Jerome Da Gnome wrote:
Thanks!Abstract
Fossilized bones from extinct taxa harbor the potential for obtaining protein or DNA sequences that could reveal evolutionary links to extant species. We used mass spectrometry to obtain protein sequences from bones of a 160,000- to 600,000-year-old extinct mastodon (Mammut americanum) and a 68-million-year-old dinosaur (Tyrannosaurus rex). The presence of T. rex sequences indicates that their peptide bonds were remarkably stable. Mass spectrometry can thus be used to determine unique sequences from ancient organisms from peptide fragmentation patterns, a valuable tool to study the evolution and adaptation of ancient taxa from which genomic sequences are unlikely to be obtained.

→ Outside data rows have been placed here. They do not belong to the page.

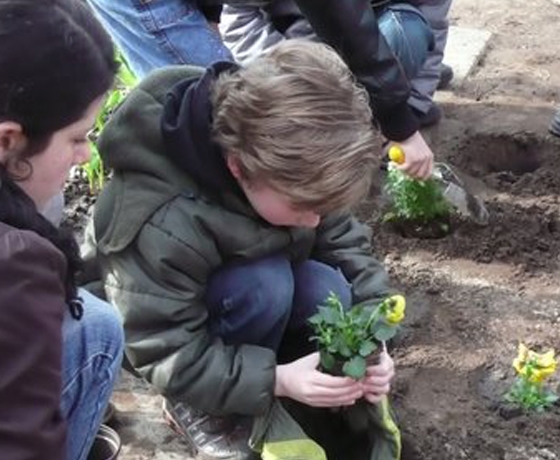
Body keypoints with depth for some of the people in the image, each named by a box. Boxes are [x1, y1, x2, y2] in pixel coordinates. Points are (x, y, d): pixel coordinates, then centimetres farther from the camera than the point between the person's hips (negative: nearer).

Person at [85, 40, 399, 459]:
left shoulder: (289, 163, -23)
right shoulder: (166, 228, -39)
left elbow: (344, 242, -11)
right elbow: (166, 354, -32)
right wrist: (276, 380, -40)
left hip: (252, 267, 6)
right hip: (162, 310, -5)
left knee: (333, 294, -23)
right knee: (265, 285, -35)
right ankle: (200, 406, -11)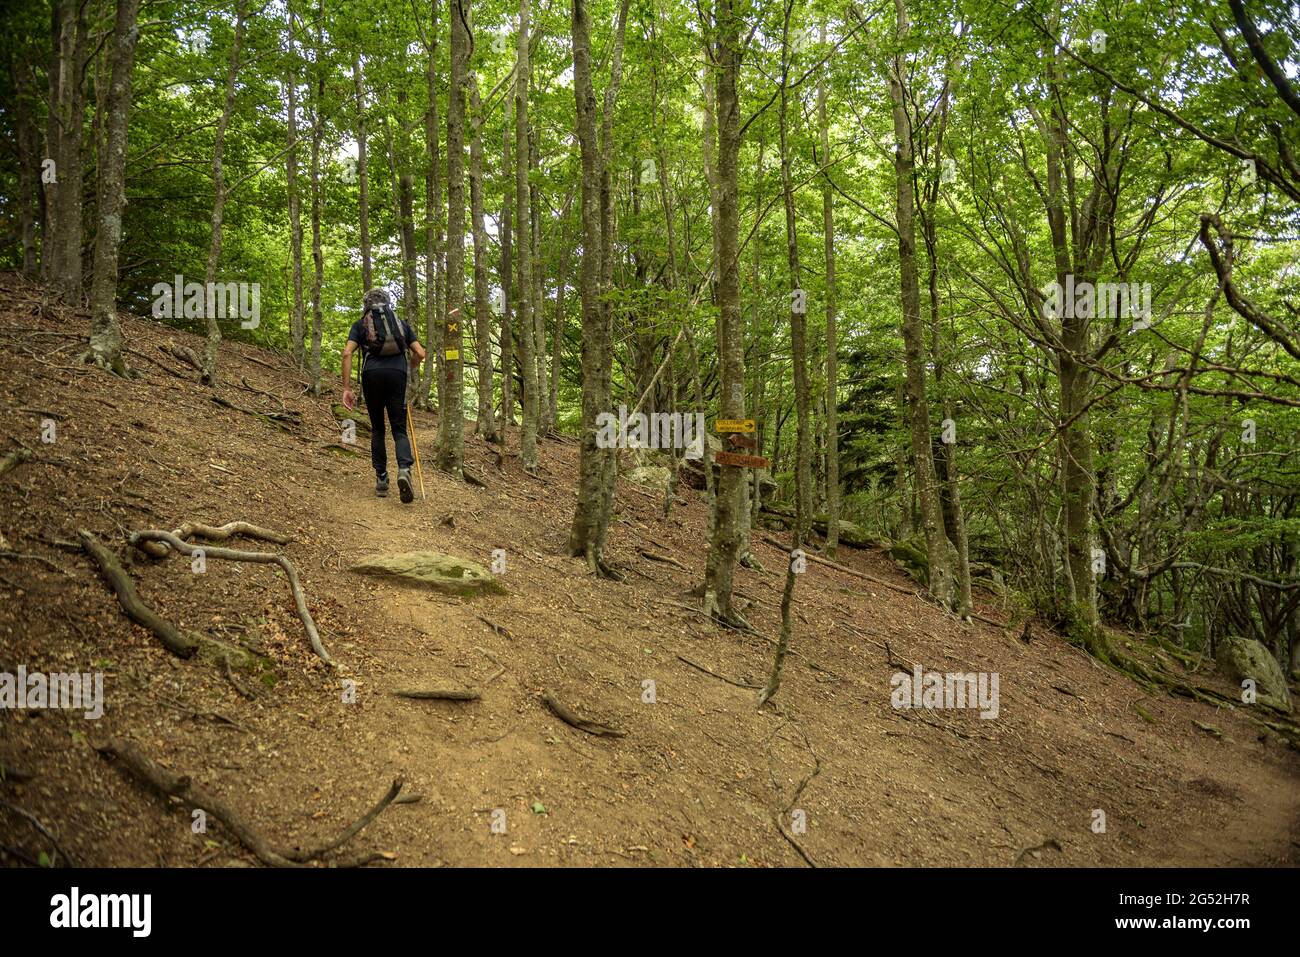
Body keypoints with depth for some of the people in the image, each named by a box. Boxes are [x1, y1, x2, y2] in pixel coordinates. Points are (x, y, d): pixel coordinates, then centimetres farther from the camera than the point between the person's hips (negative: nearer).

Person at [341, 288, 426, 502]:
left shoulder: (360, 324, 18)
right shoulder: (401, 323, 22)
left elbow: (347, 353, 3)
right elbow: (420, 353, 13)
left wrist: (346, 388, 1)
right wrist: (410, 371, 32)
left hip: (372, 374, 0)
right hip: (397, 374, 0)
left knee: (377, 428, 15)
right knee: (399, 428, 3)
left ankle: (381, 479, 12)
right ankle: (404, 469, -24)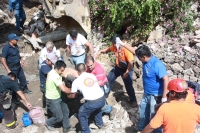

Except this doesn't say anything about dino to bird evolution.
That's because it doesn't bother trying to make explicit statements of descent so the uninformed get their facts handed to them on a platter.
You have to actually understand the logic of phylogenetics and genetic descent to understand why this actually is evidence of common descent between birds and dinosaurs.
Let's start at the basics: You inherit your genes from your parents, right? So you are most genetically similar to your parents, right? You are less genetically similar to your grandparents, and even less genetically similar to your great grandparents. And so on and so forth.
If we go to a totally different family from yours, we can quickly distinguish between members of your immediate family, and family which is removed by thousands of generations. All this you presumably accept. Right?